Снова никто не сказал ни слова. Все посматривали на Иисуса, но Он молчал.
Рядом с Иисусом был свободный стул, и Введенский пересел на него. Он и сам точно не знал, почему так поступил, но ему вдруг показалось, что это единственный способ повлиять на ситуацию.
– Вижу, вы тут все не очень разговорчивые.
– В голосе следователя слышалось раздражение, если не злость.
– А напрасно. Вам всем светит реальный срок. И не такой уж и маленький. А зачинщику самый большой. Кто из вас тут главный?
И снова в ответ молчание.
– Ладно. И не таких обламывали. С документами разберемся позже, а пока назовите свои имена.
– Почему-то Иванов сразу же нашел взглядом Иисуса.
– Вот вы гражданин, сообщите следствию, как вас зовут? Вам понятен мой вопрос?
– Понятен, - ответил Иисус.
– Вот и прекрасно, отвечайте. Назовите свое имя.
– Меня зовут Йешуа или, по-вашему, Иисус Христос.
– Что? Вы издеваетесь. А с вами, что апостолы. Я требую, чтобы все назвали свои подлинные имена. А вас, - он ткнул пальцем в Иисуса, - я заставлю пройти вдобавок психиатрическую экспертизу. Давайте, по очереди, говорите, как вас зовут? Иначе будет только хуже.

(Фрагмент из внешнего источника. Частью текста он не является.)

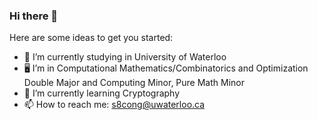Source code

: ### Hi there 👋

Here are some ideas to get you started:

- 🔭 I’m currently studying in University of Waterloo
- 🖥️ I’m in Computational Mathematics/Combinatorics and Optimization Double Major and Computing Minor, Pure Math Minor
- 🌱 I’m currently learning Cryptography
- 📫 How to reach me: s8cong@uwaterloo.ca



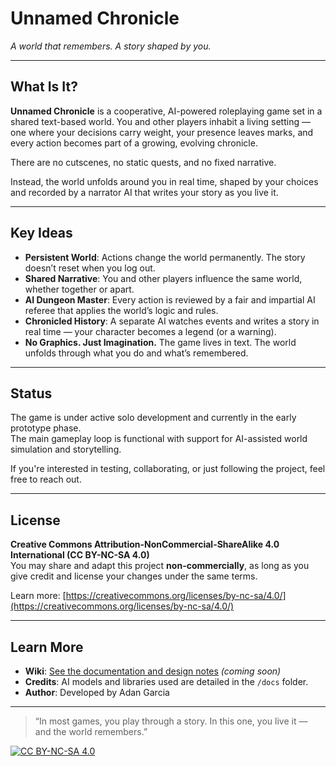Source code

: # Unnamed Chronicle  
*A world that remembers. A story shaped by you.*

---

## What Is It?

**Unnamed Chronicle** is a cooperative, AI-powered roleplaying game set in a shared text-based world. You and other players inhabit a living setting — one where your decisions carry weight, your presence leaves marks, and every action becomes part of a growing, evolving chronicle.

There are no cutscenes, no static quests, and no fixed narrative.

Instead, the world unfolds around you in real time, shaped by your choices and recorded by a narrator AI that writes your story as you live it.

---

## Key Ideas

- **Persistent World**: Actions change the world permanently. The story doesn’t reset when you log out.
- **Shared Narrative**: You and other players influence the same world, whether together or apart.
- **AI Dungeon Master**: Every action is reviewed by a fair and impartial AI referee that applies the world’s logic and rules.
- **Chronicled History**: A separate AI watches events and writes a story in real time — your character becomes a legend (or a warning).
- **No Graphics. Just Imagination.** The game lives in text. The world unfolds through what you do and what’s remembered.

---

## Status

The game is under active solo development and currently in the early prototype phase.  
The main gameplay loop is functional with support for AI-assisted world simulation and storytelling.

If you're interested in testing, collaborating, or just following the project, feel free to reach out.

---

## License

**Creative Commons Attribution-NonCommercial-ShareAlike 4.0 International (CC BY-NC-SA 4.0)**  
You may share and adapt this project **non-commercially**, as long as you give credit and license your changes under the same terms.

Learn more: [https://creativecommons.org/licenses/by-nc-sa/4.0/](https://creativecommons.org/licenses/by-nc-sa/4.0/)

---

## Learn More

- **Wiki**: [See the documentation and design notes](./wiki) *(coming soon)*
- **Credits**: AI models and libraries used are detailed in the `/docs` folder.
- **Author**: Developed by Adan Garcia


---

> “In most games, you play through a story. In this one, you live it — and the world remembers.”


[![CC BY-NC-SA 4.0][cc-by-nc-sa-image]][cc-by-nc-sa]

[cc-by-nc-sa]: http://creativecommons.org/licenses/by-nc-sa/4.0/
[cc-by-nc-sa-image]: https://licensebuttons.net/l/by-nc-sa/4.0/88x31.png
[cc-by-nc-sa-shield]: https://img.shields.io/badge/License-CC%20BY--NC--SA%204.0-lightgrey.svg
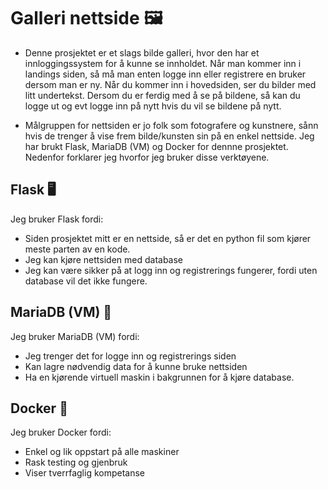 # Galleri nettside 🖼️
 
- Denne prosjektet er et slags bilde galleri, hvor den har et innloggingssystem for å kunne se innholdet. 
Når man kommer inn i landings siden, så må man enten logge inn eller registrere en bruker dersom man er ny. 
Når du kommer inn i hovedsiden, ser du bilder med litt undertekst. Dersom du er ferdig med å se på bildene, så kan du logge ut og evt logge inn på nytt hvis du vil se bildene på nytt.

- Målgruppen for nettsiden er jo folk som fotografere og kunstnere, sånn hvis de trenger å vise frem bilde/kunsten sin på en enkel nettside.
Jeg har brukt Flask, MariaDB (VM) og Docker for dennne prosjektet. Nedenfor forklarer jeg hvorfor jeg bruker disse verktøyene.

## Flask 🖥️
Jeg bruker Flask fordi:
- Siden prosjektet mitt er en nettside, så er det en python fil som kjører meste parten av en kode.
- Jeg kan kjøre nettsiden med database
- Jeg kan være sikker på at logg inn og registrerings fungerer, fordi uten database vil det ikke fungere.

## MariaDB (VM) 🛜
Jeg bruker MariaDB (VM) fordi:
- Jeg trenger det for logge inn og registrerings siden
- Kan lagre nødvendig data for å kunne bruke nettsiden
- Ha en kjørende virtuell maskin i bakgrunnen for å kjøre database.

## Docker 🐋
Jeg bruker Docker fordi:
- Enkel og lik oppstart på alle maskiner
- Rask testing og gjenbruk
- Viser tverrfaglig kompetanse
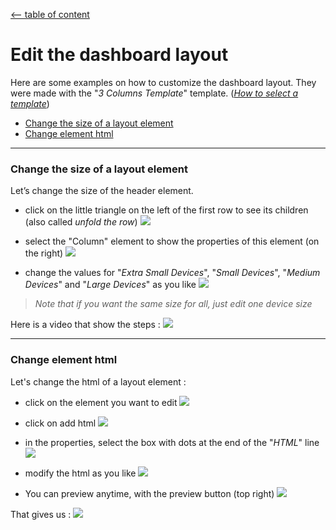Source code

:
[<-- table of content](Create%20a%20dashboard.md)

# Edit the dashboard layout

Here are some examples on how to customize the dashboard layout.
They were made with the "*3 Columns Template*" template. ([*How to select a template*](Create%20a%20new%20dashboard.md))

* [Change the size of a layout element](#Change%20the%20size%20of%20a%20layout%20element)
* [Change element html](#Change%20element%20html)

---

### Change the size of a layout element

Let’s change the size of the header element.
* click on the little triangle on the left of the first row to see its children (also called *unfold the row*)
![](https://i.imgur.com/avmAaF7.png)

* select the "Column" element to show the properties of this element (on the right) 
![](https://i.imgur.com/iMZdmFl.png)

* change the values for "*Extra Small Devices*", "*Small Devices*", "*Medium Devices*" and "*Large Devices*" as you like
![](https://i.imgur.com/jiq49ro.png)

> *Note that if you want the same size for all, just edit one device size*

Here is a video that show the steps :
![](https://i.imgur.com/7WEelOl.gif)

---

### Change element html

Let's change the html of a layout element :
* click on the element you want to edit
![](https://i.imgur.com/vbgrONE.png)

* click on add html
![](https://i.imgur.com/w6ukFNL.png)

* in the properties, select the box with dots at the end of the "*HTML*" line
![](https://i.imgur.com/xbi6WSS.png)

* modify the html as you like
![](https://i.imgur.com/b7EqeN4.png)

* You can preview anytime, with the preview button (top right)
![](https://i.imgur.com/LakUXQR.png)

That gives us :
![](https://i.imgur.com/y56SBYH.png)


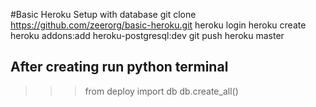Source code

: #Basic Heroku Setup with database
git clone https://github.com/zeerorg/basic-heroku.git
heroku login
heroku create
heroku addons:add heroku-postgresql:dev
git push heroku master

## After creating run python terminal
>>> from deploy import db
>>> db.create_all()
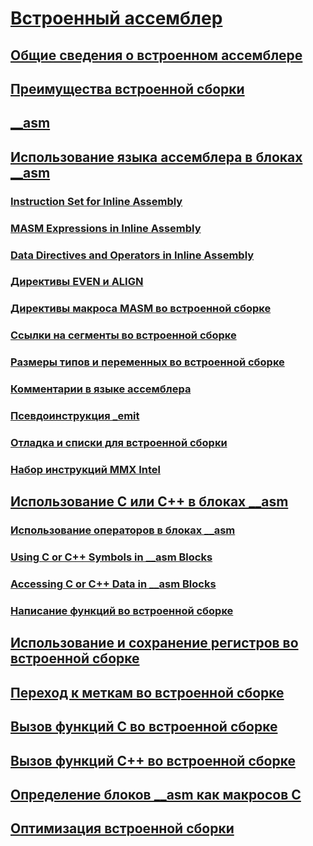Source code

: # [Встроенный ассемблер](inline-assembler.md)
## [Общие сведения о встроенном ассемблере](inline-assembler-overview.md)
## [Преимущества встроенной сборки](advantages-of-inline-assembly.md)
## [__asm](asm.md)
## [Использование языка ассемблера в блоках __asm](using-assembly-language-in-asm-blocks.md)
### [Instruction Set for Inline Assembly](TocOutOfQuery)
### [MASM Expressions in Inline Assembly](TocOutOfQuery)
### [Data Directives and Operators in Inline Assembly](TocOutOfQuery)
### [Директивы EVEN и ALIGN](even-and-align-directives.md)
### [Директивы макроса MASM во встроенной сборке](masm-macro-directives-in-inline-assembly.md)
### [Ссылки на сегменты во встроенной сборке](segment-references-in-inline-assembly.md)
### [Размеры типов и переменных во встроенной сборке](type-and-variable-sizes-in-inline-assembly.md)
### [Комментарии в языке ассемблера](assembly-language-comments.md)
### [Псевдоинструкция _emit](emit-pseudoinstruction.md)
### [Отладка и списки для встроенной сборки](debugging-and-listings-for-inline-assembly.md)
### [Набор инструкций MMX Intel](intel-s-mmx-instruction-set.md)
## [Использование C или C++ в блоках __asm](using-c-or-cpp-in-asm-blocks.md)
### [Использование операторов в блоках __asm](using-operators-in-asm-blocks.md)
### [Using C or C++ Symbols in __asm Blocks](TocOutOfQuery)
### [Accessing C or C++ Data in __asm Blocks](TocOutOfQuery)
### [Написание функций во встроенной сборке](writing-functions-with-inline-assembly.md)
## [Использование и сохранение регистров во встроенной сборке](using-and-preserving-registers-in-inline-assembly.md)
## [Переход к меткам во встроенной сборке](jumping-to-labels-in-inline-assembly.md)
## [Вызов функций C во встроенной сборке](calling-c-functions-in-inline-assembly.md)
## [Вызов функций C++ во встроенной сборке](calling-cpp-functions-in-inline-assembly.md)
## [Определение блоков __asm как макросов C](defining-asm-blocks-as-c-macros.md)
## [Оптимизация встроенной сборки](optimizing-inline-assembly.md)
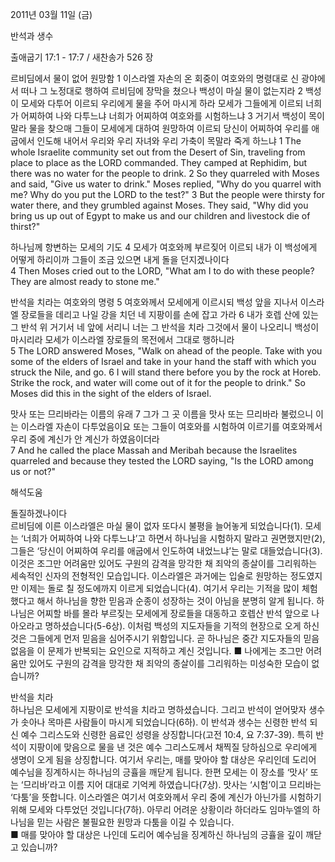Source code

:2011년 03월 11일 (금)

반석과 생수



출애굽기 17:1 - 17:7 / 새찬송가 526 장


르비딤에서 물이 없어 원망함
1 이스라엘 자손의 온 회중이 여호와의 명령대로 신 광야에서 떠나 그 노정대로 행하여 르비딤에 장막을 쳤으나 백성이 마실 물이 없는지라 2 백성이 모세와 다투어 이르되 우리에게 물을 주어 마시게 하라 모세가 그들에게 이르되 너희가 어찌하여 나와 다투느냐 너희가 어찌하여 여호와를 시험하느냐 3 거기서 백성이 목이 말라 물을 찾으매 그들이 모세에게 대하여 원망하여 이르되 당신이 어찌하여 우리를 애굽에서 인도해 내어서 우리와 우리 자녀와 우리 가축이 목말라 죽게 하느냐
1 The whole Israelite community set out from the Desert of Sin, traveling from place to place as the LORD commanded. They camped at Rephidim, but there was no water for the people to drink. 2 So they quarreled with Moses and said, "Give us water to drink." Moses replied, "Why do you quarrel with me? Why do you put the LORD to the test?" 3 But the people were thirsty for water there, and they grumbled against Moses. They said, "Why did you bring us up out of Egypt to make us and our children and livestock die of thirst?" 

하나님께 항변하는 모세의 기도
4 모세가 여호와께 부르짖어 이르되 내가 이 백성에게 어떻게 하리이까 그들이 조금 있으면 내게 돌을 던지겠나이다  
4 Then Moses cried out to the LORD, "What am I to do with these people? They are almost ready to stone me." 

반석을 치라는 여호와의 명령
5 여호와께서 모세에게 이르시되 백성 앞을 지나서 이스라엘 장로들을 데리고 나일 강을 치던 네 지팡이를 손에 잡고 가라 6 내가 호렙 산에 있는 그 반석 위 거기서 네 앞에 서리니 너는 그 반석을 치라 그것에서 물이 나오리니 백성이 마시리라 모세가 이스라엘 장로들의 목전에서 그대로 행하니라  
5 The LORD answered Moses, "Walk on ahead of the people. Take with you some of the elders of Israel and take in your hand the staff with which you struck the Nile, and go. 6 I will stand there before you by the rock at Horeb. Strike the rock, and water will come out of it for the people to drink." So Moses did this in the sight of the elders of Israel. 

맛사 또는 므리바라는 이름의 유래
7 그가 그 곳 이름을 맛사 또는 므리바라 불렀으니 이는 이스라엘 자손이 다투었음이요 또는 그들이 여호와를 시험하여 이르기를 여호와께서 우리 중에 계신가 안 계신가 하였음이더라  
7 And he called the place Massah and Meribah because the Israelites quarreled and because they tested the LORD saying, "Is the LORD among us or not?"

해석도움




돌질하겠나이다  
르비딤에 이른 이스라엘은 마실 물이 없자 또다시 불평을 늘어놓게 되었습니다(1). 모세는 ‘너희가 어찌하여 나와 다투느냐’고 하면서 하나님을 시험하지 말라고 권면했지만(2), 그들은 ‘당신이 어찌하여 우리를 애굽에서 인도하여 내었느냐’는 말로 대들었습니다(3). 이것은 조그만 어려움만 있어도 구원의 감격을 망각한 채 죄악의 종살이를 그리워하는 세속적인 신자의 전형적인 모습입니다. 이스라엘은 과거에는 입술로 원망하는 정도였지만 이제는 돌로 칠 정도에까지 이르게 되었습니다(4). 여기서 우리는 기적을 많이 체험했다고 해서 하나님을 향한 믿음과 순종이 성장하는 것이 아님을 분명히 알게 됩니다. 하나님은 어찌할 바를 몰라 부르짖는 모세에게 장로들을 대동하고 호렙산 반석 앞으로 나아오라고 명하셨습니다(5-6상). 이처럼 백성의 지도자들을 기적의 현장으로 오게 하신 것은 그들에게 먼저 믿음을 심어주시기 위함입니다. 곧 하나님은 중간 지도자들의 믿음 없음을 이 문제가 반복되는 요인으로 지적하고 계신 것입니다.
■ 나에게는 조그만 어려움만 있어도 구원의 감격을 망각한 채 죄악의 종살이를 그리워하는 미성숙한 모습이 없습니까? 

반석을 치라  
하나님은 모세에게 지팡이로 반석을 치라고 명하셨습니다. 그리고 반석이 얻어맞자 생수가 솟아나 목마른 사람들이 마시게 되었습니다(6하). 이 반석과 생수는 신령한 반석 되신 예수 그리스도와 신령한 음료인 성령을 상징합니다(고전 10:4, 요 7:37-39). 특히 반석이 지팡이에 맞음으로 물을 낸 것은 예수 그리스도께서 채찍질 당하심으로 우리에게 생명이 오게 됨을 상징합니다. 여기서 우리는, 매를 맞아야 할 대상은 우리인데 도리어 예수님을 징계하시는 하나님의 긍휼을 깨닫게 됩니다. 한편 모세는 이 장소를 ‘맛사’ 또는 ‘므리바’라고 이름 지어 대대로 기억케 하였습니다(7상). 맛사는 ‘시험’이고 므리바는 ‘다툼’을 뜻합니다. 이스라엘은 여기서 여호와께서 우리 중에 계신가 아닌가를 시험하기 위해 모세와 다투었던 것입니다(7하). 아무리 어려운 상황이라 하더라도 임마누엘의 하나님을 믿는 사람은 불필요한 원망과 다툼을 이길 수 있습니다.   
■ 매를 맞아야 할 대상은 나인데 도리어 예수님을 징계하신 하나님의 긍휼을 깊이 깨닫고 있습니까?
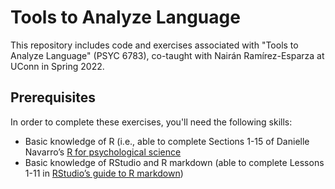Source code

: # Tools to Analyze Language

This repository includes code and exercises associated with "Tools to Analyze Language" (PSYC 6783), co-taught with Nairán Ramírez-Esparza at UConn in Spring 2022.

## Prerequisites

In order to complete these exercises, you'll need the following skills:

- Basic knowledge of R (i.e., able to complete Sections 1-15 of Danielle Navarro’s [R for psychological science](https://psyr.djnavarro.net/index.html)
- Basic knowledge of RStudio and R markdown (able to complete Lessons 1-11 in [RStudio’s guide to R markdown](https://rmarkdown.rstudio.com/lesson-1.html))


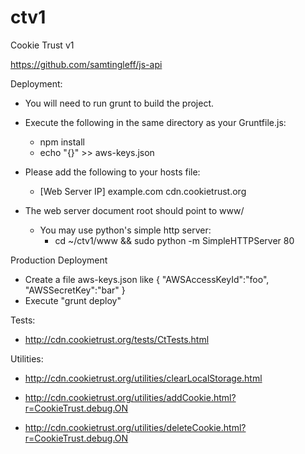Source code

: ctv1
====

Cookie Trust v1

https://github.com/samtingleff/js-api

Deployment:
- You will need to run grunt to build the project.
- Execute the following in the same directory as your Gruntfile.js:

  - npm install
  - echo "{}" >> aws-keys.json
 
- Please add the following to your hosts file:

  - [Web Server IP]		example.com	cdn.cookietrust.org

- The web server document root should point to www/
    - You may use python's simple http server: 
      - cd ~/ctv1/www && sudo python -m SimpleHTTPServer 80

Production Deployment
- Create a file aws-keys.json like
{
 "AWSAccessKeyId":"foo",
 "AWSSecretKey":"bar"
}
- Execute "grunt deploy"

Tests:

- http://cdn.cookietrust.org/tests/CtTests.html

Utilities:

- http://cdn.cookietrust.org/utilities/clearLocalStorage.html

- http://cdn.cookietrust.org/utilities/addCookie.html?r=CookieTrust.debug.ON

- http://cdn.cookietrust.org/utilities/deleteCookie.html?r=CookieTrust.debug.ON

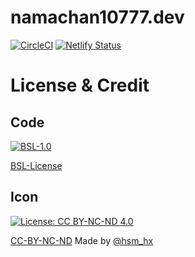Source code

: # namachan10777.dev

[![CircleCI](https://circleci.com/gh/namachan10777/namachan10777.dev.svg?style=svg)](https://circleci.com/gh/namachan10777/namachan10777.dev)
[![Netlify Status](https://api.netlify.com/api/v1/badges/d7d5a281-4def-427b-bc63-9087b9bbf4c9/deploy-status)](https://app.netlify.com/sites/namachan10777/deploys)

# License & Credit
## Code
[![BSL-1.0](https://img.shields.io/badge/License-BSL%201.0-blue.svg)](https://opensource.org/licenses/BSL-1.0)

[BSL-License](https://opensource.org/licenses/BSL-1.0)
## Icon
[![License: CC BY-NC-ND 4.0](https://img.shields.io/badge/License-CC%20BY--NC--ND%204.0-lightgrey.svg)](https://creativecommons.org/licenses/by-nc-nd/4.0/)

[CC-BY-NC-ND](https://creativecommons.org/licenses/by-nc-nd/4.0/)
Made by [@hsm_hx](https://github.com/hsm-hx)
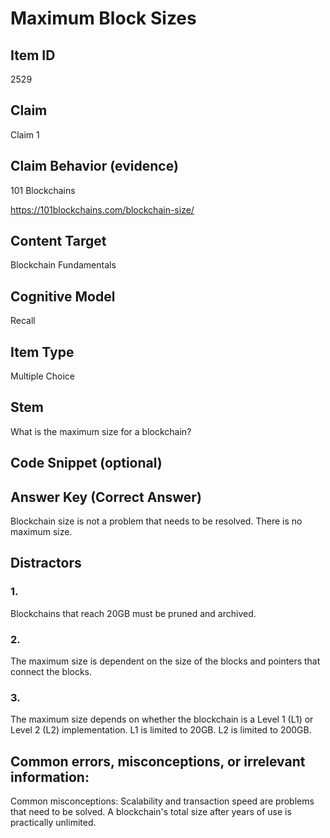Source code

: # Maximum Block Sizes

## Item ID
2529

## Claim
Claim 1

## Claim Behavior (evidence)
101 Blockchains

https://101blockchains.com/blockchain-size/ 

## Content Target
Blockchain Fundamentals

## Cognitive Model
Recall 

## Item Type
Multiple Choice

## Stem
What is the maximum size for a blockchain?

## Code Snippet (optional)

## Answer Key (Correct Answer)
Blockchain size is not a problem that needs to be resolved. There is no maximum size.

## Distractors
### 1.
Blockchains that reach 20GB must be pruned and archived.

### 2.
The maximum size is dependent on the size of the blocks and pointers that connect the blocks.

### 3.
The maximum size depends on whether the blockchain is a Level 1 (L1) or Level 2 (L2) implementation. L1 is limited to 20GB. L2 is limited to 200GB.

## Common errors, misconceptions, or irrelevant information:
Common misconceptions: Scalability and transaction speed are problems that need to be solved. A blockchain's total size after years of use is practically unlimited.
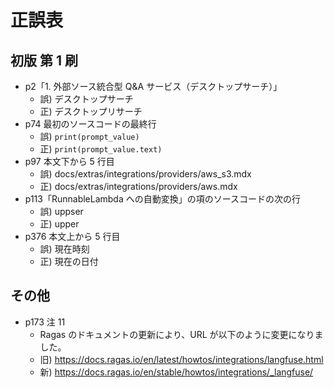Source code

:# 正誤表

## 初版 第 1 刷

- p2「1. 外部ソース統合型 Q&A サービス（デスクトップサーチ）」
  - 誤) デスクトップサーチ
  - 正) デスクトップリサーチ
- p74 最初のソースコードの最終行
  - 誤) `print(prompt_value)`
  - 正) `print(prompt_value.text)`
- p97 本文下から 5 行目
  - 誤) docs/extras/integrations/providers/aws_s3.mdx
  - 正) docs/extras/integrations/providers/aws.mdx
- p113「RunnableLambda への自動変換」の項のソースコードの次の行
  - 誤) uppser
  - 正) upper
- p376 本文上から 5 行目
  - 誤) 現在時刻
  - 正) 現在の日付

## その他

- p173 注 11
  - Ragas のドキュメントの更新により、URL が以下のように変更になりました。
  - 旧) https://docs.ragas.io/en/latest/howtos/integrations/langfuse.html
  - 新) https://docs.ragas.io/en/stable/howtos/integrations/_langfuse/
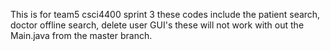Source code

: This is for team5 csci4400 sprint 3
these codes include the patient search, doctor offline search, delete user GUI's
these will not work with out the Main.java from the master branch. 
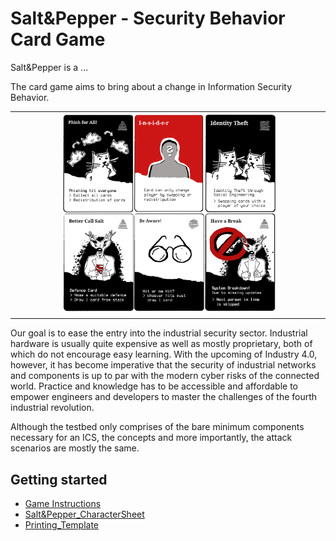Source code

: # Salt&Pepper - Security Behavior Card Game

Salt&Pepper is a ...

The card game aims to bring about a change in Information Security Behavior.



<table align="center"><tr><td align="center" width="9999">
<img src="images/papercards.png" width=70%></img>
</td></tr></table>

Our goal is to ease the entry into the industrial security sector.
Industrial hardware is usually quite expensive as well as mostly proprietary, both of which do not encourage easy learning.
With the upcoming of Industry 4.0, however,
it has become imperative that the security of industrial networks and components is up to par with the modern cyber
risks of the connected world.
Practice and knowledge has to be accessible and affordable to empower engineers and
developers to master the challenges of the fourth industrial revolution.

Although the testbed only comprises of the bare minimum components necessary for an ICS, the concepts and more
importantly, the attack scenarios are mostly the same. 


## Getting started
* [Game Instructions](Instructions/README.md)
* [Salt&Pepper_CharacterSheet](CharacterSheet/README.md)
* [Printing_Template](PrintingTemplate/README.md)


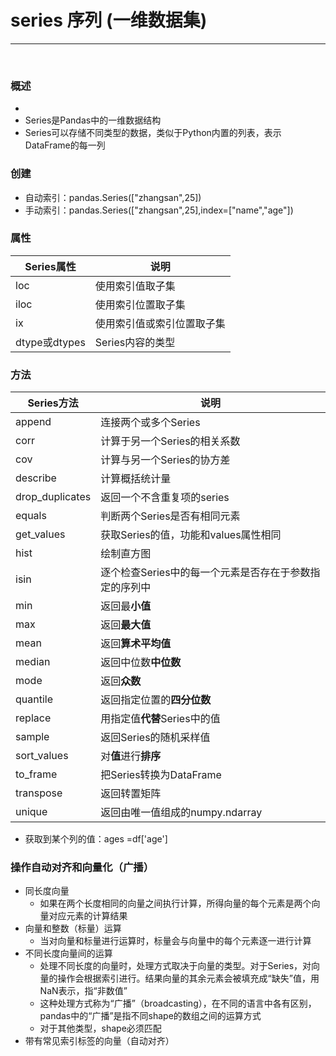 # series  序列 (一维数据集)

----------

<br>

### 概述
- 
- Series是Pandas中的一维数据结构
- Series可以存储不同类型的数据，类似于Python内置的列表，表示DataFrame的每一列 

### 创建
- 自动索引：pandas.Series(["zhangsan",25])
- 手动索引：pandas.Series(["zhangsan",25],index=["name","age"])


### 属性

| Series属性           | 说明            |
|--------------|---------------|
| loc          | 使用索引值取子集      |
| iloc         | 使用索引位置取子集     |
| ix           | 使用索引值或索引位置取子集 |
| dtype或dtypes | Series内容的类型   |


### 方法
| Series方法        | 说明                             |
|-----------------|--------------------------------|
| append          | 连接两个或多个Series                  |
| corr            | 计算于另一个Series的相关系数              |
| cov             | 计算与另一个Series的协方差               |
| describe        | 计算概括统计量                        |
| drop_duplicates | 返回一个不含重复项的series               |
| equals          | 判断两个Series是否有相同元素              |
| get_values      | 获取Series的值，功能和values属性相同       |
| hist            | 绘制直方图                          |
| isin            | 逐个检查Series中的每一个元素是否存在于参数指定的序列中 |
| min             | 返回最**小值**                      |
| max             | 返回**最大值**                      |
| mean            | 返回**算术平均值**                    |
| median          | 返回中位数**中位数**                   |
| mode            | 返回**众数**                       |
| quantile        | 返回指定位置的**四分位数**                |
| replace         | 用指定值**代替**Series中的值            |
| sample          | 返回Series的随机采样值                 |
| sort_values     | 对**值**进行**排序**                 |
| to_frame        | 把Series转换为DataFrame            |
| transpose       | 返回转置矩阵                         |
| unique          | 返回由唯一值组成的numpy.ndarray         |


- 获取到某个列的值：ages =df['age']


### 操作自动对齐和向量化（广播）
- 同长度向量
  - 如果在两个长度相同的向量之间执行计算，所得向量的每个元素是两个向量对应元素的计算结果
- 向量和整数（标量）运算
  - 当对向量和标量进行运算时，标量会与向量中的每个元素逐一进行计算
- 不同长度向量间的运算
  - 处理不同长度的向量时，处理方式取决于向量的类型。对于Series，对向量的操作会根据索引进行。结果向量的其余元素会被填充成“缺失”值，用NaN表示，指“非数值”
  - 这种处理方式称为“广播”（broadcasting），在不同的语言中各有区别，pandas中的“广播”是指不同shape的数组之间的运算方式
  - 对于其他类型，shape必须匹配
- 带有常见索引标签的向量（自动对齐）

Введенский наклонился к уху Иисуса и прошептал:
– Вы должны что-то немедленно сделать, чтобы мы выбрались отсюда. Иначе нам всем будет очень плохо. Это все крайне серьезно.
– Что именно?
– так же шепотом спросил Иисус.
– Не знаю, очередное чудо. Это наш единственный выход, другого нет.
– Не могу. Я поклялся, пока я тут, никаких чудес.
– Тогда мы все загремим в тюрьму. Мы нанесли сильное оскорбление церкви. А власть и церковь у нас едины. Они нас не выпустят на свободу, сгноят в тюрьме.
– Вы уверенны?
– Абсолютно.
Введенский видел, как Иисус о чем-то размышляет.
– Хорошо, пусть будет так.
Сердце Введенского отчаянно заколотилось. Сейчас случится нечто небывалое. Но ничего почти не произошло, просто внезапно сменились декорации, и он вместе со всеми оказался на знакомой им вилле в Подмосковье. Все сидели на стульях, при этом все были спокойны.